City of Vaughan won't say why it refunded $11M earmarked for parks to developer
CBC
The City of Vaughan is refusing to say why it quietly refunded more than $11 million to a developer despite having fought in court to keep the money for taxpayers and public parks.
Royal 7 Developments paid the Toronto suburb $11 million as a condition of approval for its Expo City condo project. It also gave the city an adjoining parcel of land, to be turned into a city park.
Vaughan, like some other Ontario cities, requires developers to give it land, cash, or both as a condition of approval for new developments. Royal 7 paid the $11 million in lieu of a larger parcel of land.

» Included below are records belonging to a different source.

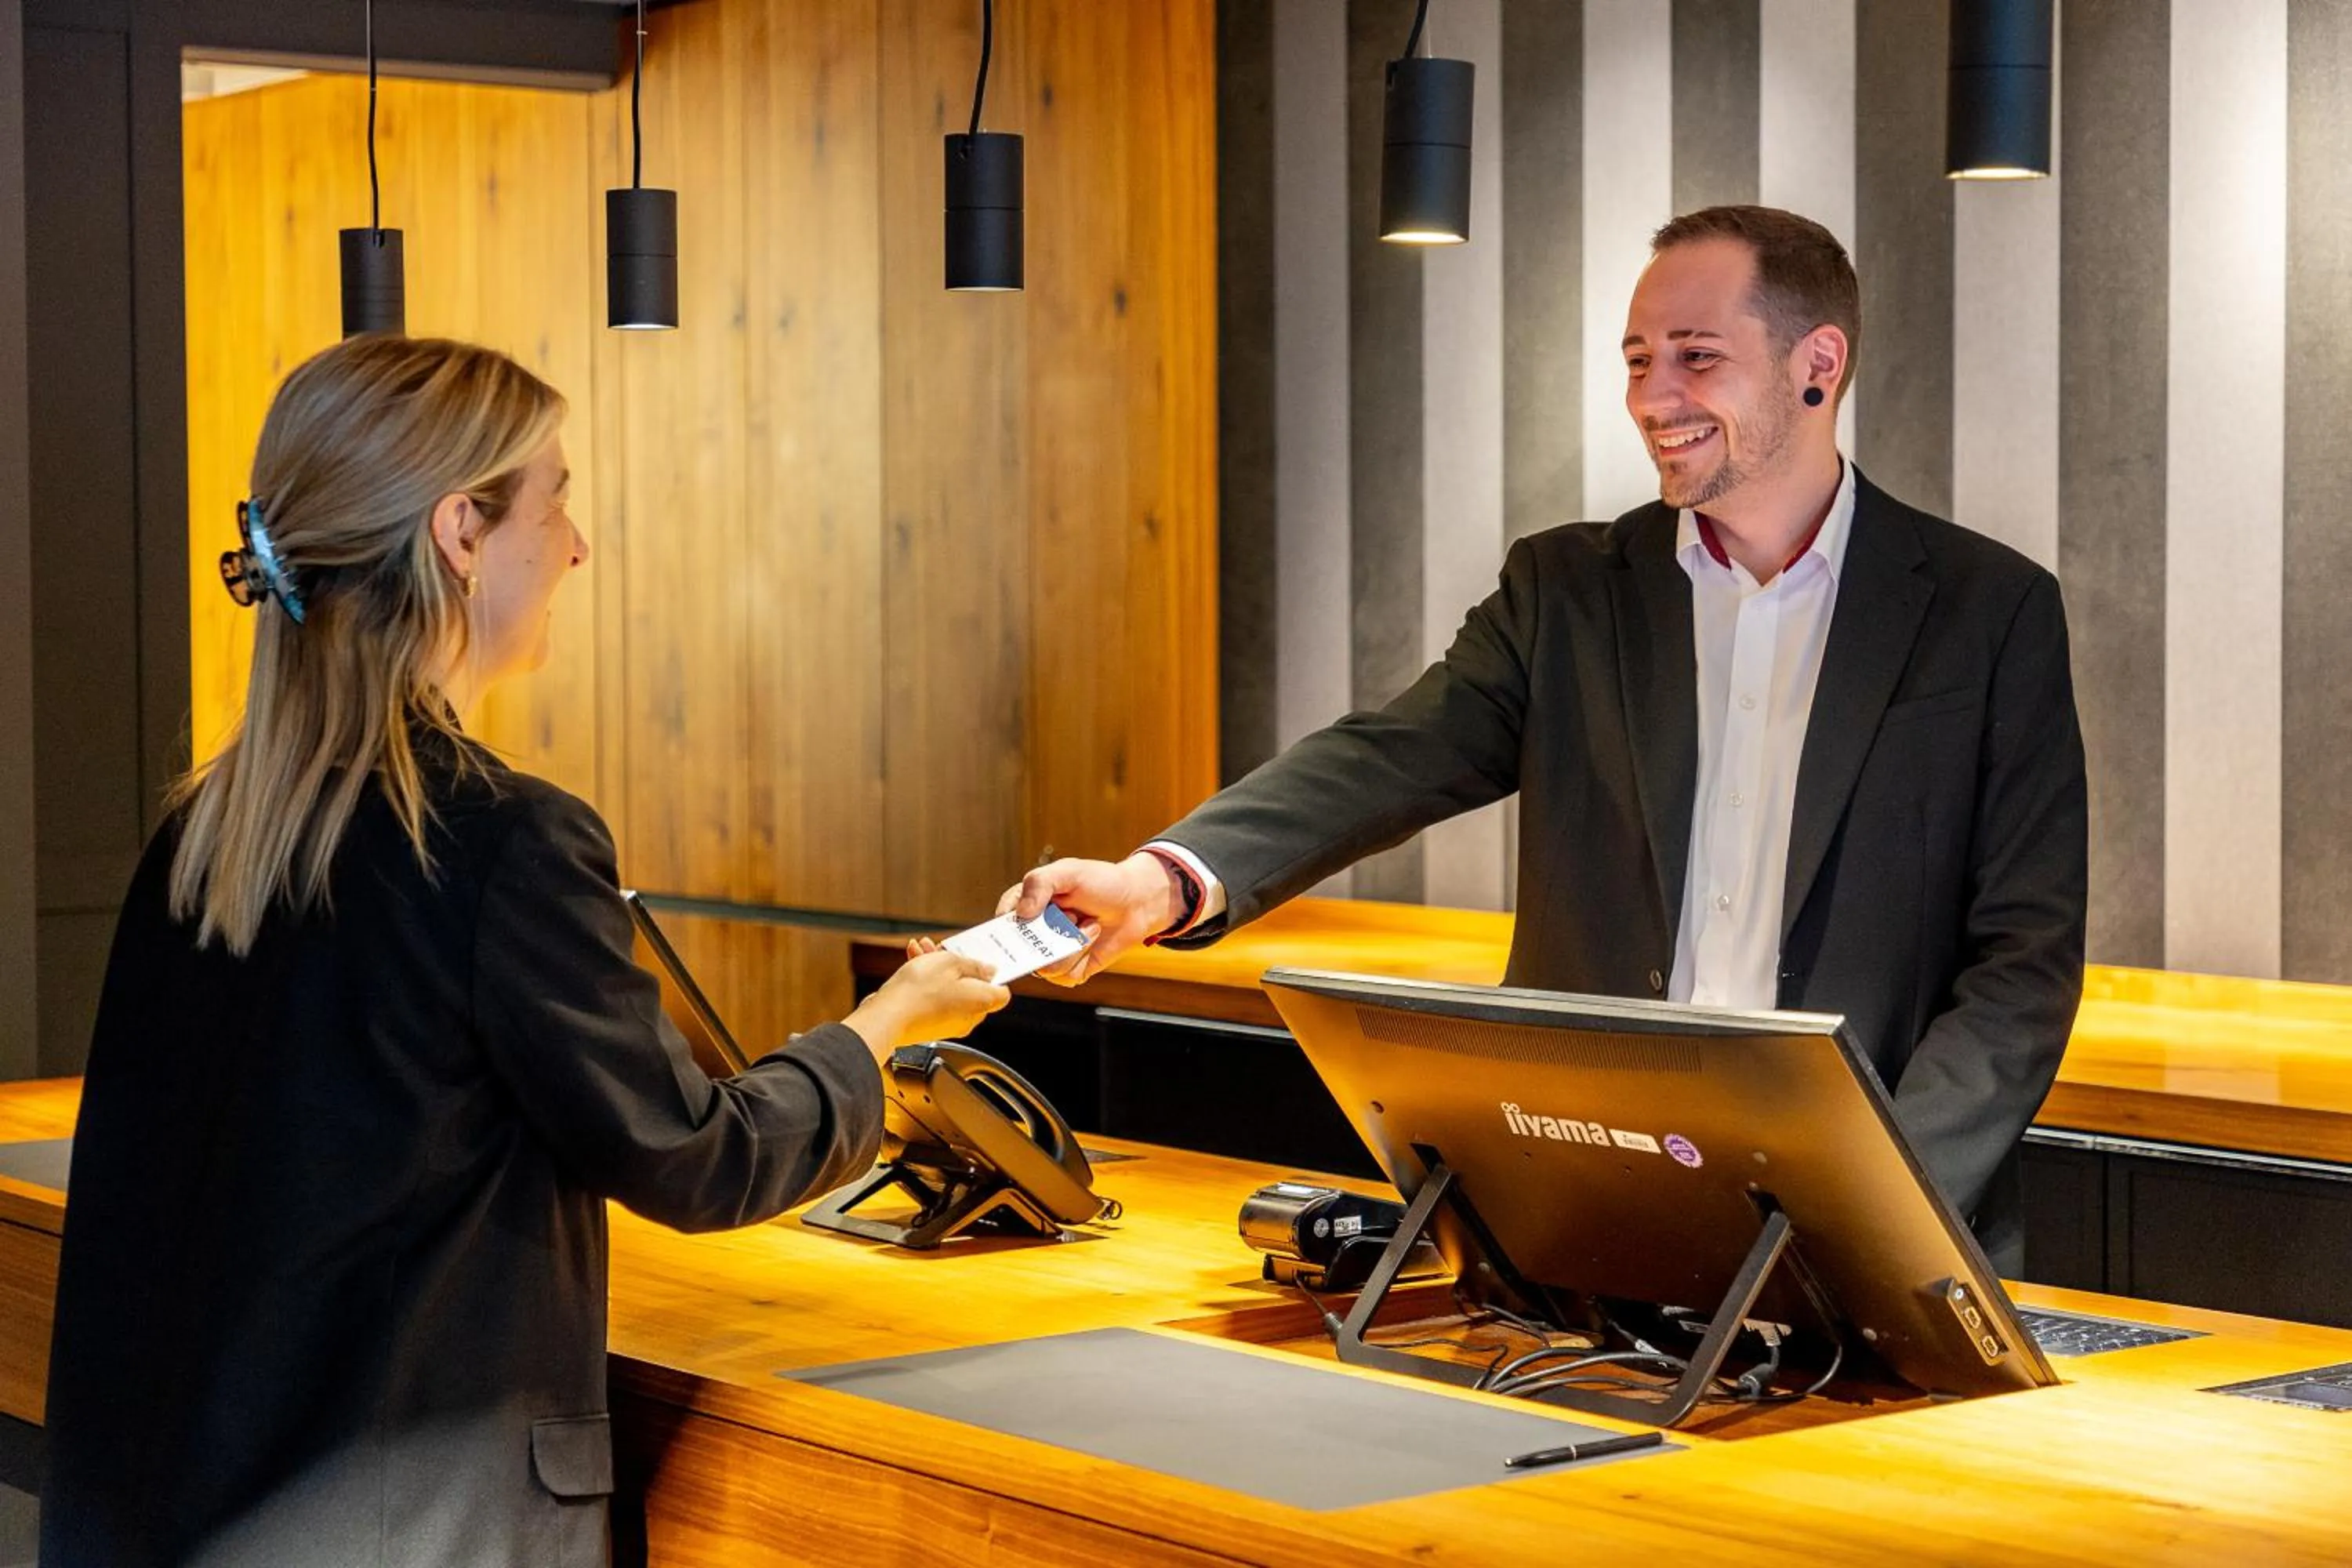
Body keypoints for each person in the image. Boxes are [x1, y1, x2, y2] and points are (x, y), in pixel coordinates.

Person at [39, 336, 1008, 1567]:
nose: (576, 545)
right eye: (554, 500)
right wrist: (888, 1027)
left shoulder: (204, 834)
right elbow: (697, 1161)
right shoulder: (503, 841)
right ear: (459, 532)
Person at [1006, 205, 2087, 1274]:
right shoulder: (1566, 593)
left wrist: (1877, 1207)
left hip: (1869, 1254)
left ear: (1818, 364)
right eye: (1637, 361)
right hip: (1588, 1227)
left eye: (1697, 358)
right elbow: (1392, 755)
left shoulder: (1989, 613)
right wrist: (1162, 883)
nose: (1655, 398)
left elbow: (2022, 967)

But city council gave the money back in 2018, and also agreed to let Royal 7 build a parking garage underneath that parcel, according to documents unearthed by local activist Richard Lorello.
"It's really disappointing that the city is not revealing why they gave this money back when it could clearly have been used for parks and recreation centres," said Lorello.
"If it was such a good deal, why can't we know the terms of the agreement?"
Lorello discovered the $11 million refund in hundreds of pages of documents he received through a freedom of information request about the Expo City project.
Four of its five condo towers on Highway 7 near Highway 400 have been built. Construction is underway on the fifth and on the underground garage.
Royal 7 is a subsidiary of well-known developer Mario Cortellucci's company, Cortel Group.
Lorello has been trying to find out what, if any, benefit the city saw by returning those millions and allowing Royal 7 to build the garage underneath the intended parkland.
He says the city shouldn't be able to write off millions that could have gone toward park facilities without explaining to the public what it got in return.
"This shouldn't be allowed to stand," he said. "If this was OK, then we could do everything like this, right? We could approve things in public sessions of municipal council and then go into closed sessions and basically undo everything without the public's knowledge."
Royal 7 paid the $11 million under protest and argued Vaughan wasn't entitled to ask for it because the requirement differed from a previous Ontario Municipal Board (OMB) decision about a proposed development on the same property.
In that decision, the OMB ruled the city would only get parkland from the previous owner as a condition of development. Royal 7 took its fight over the $11 million to Ontario Superior Court.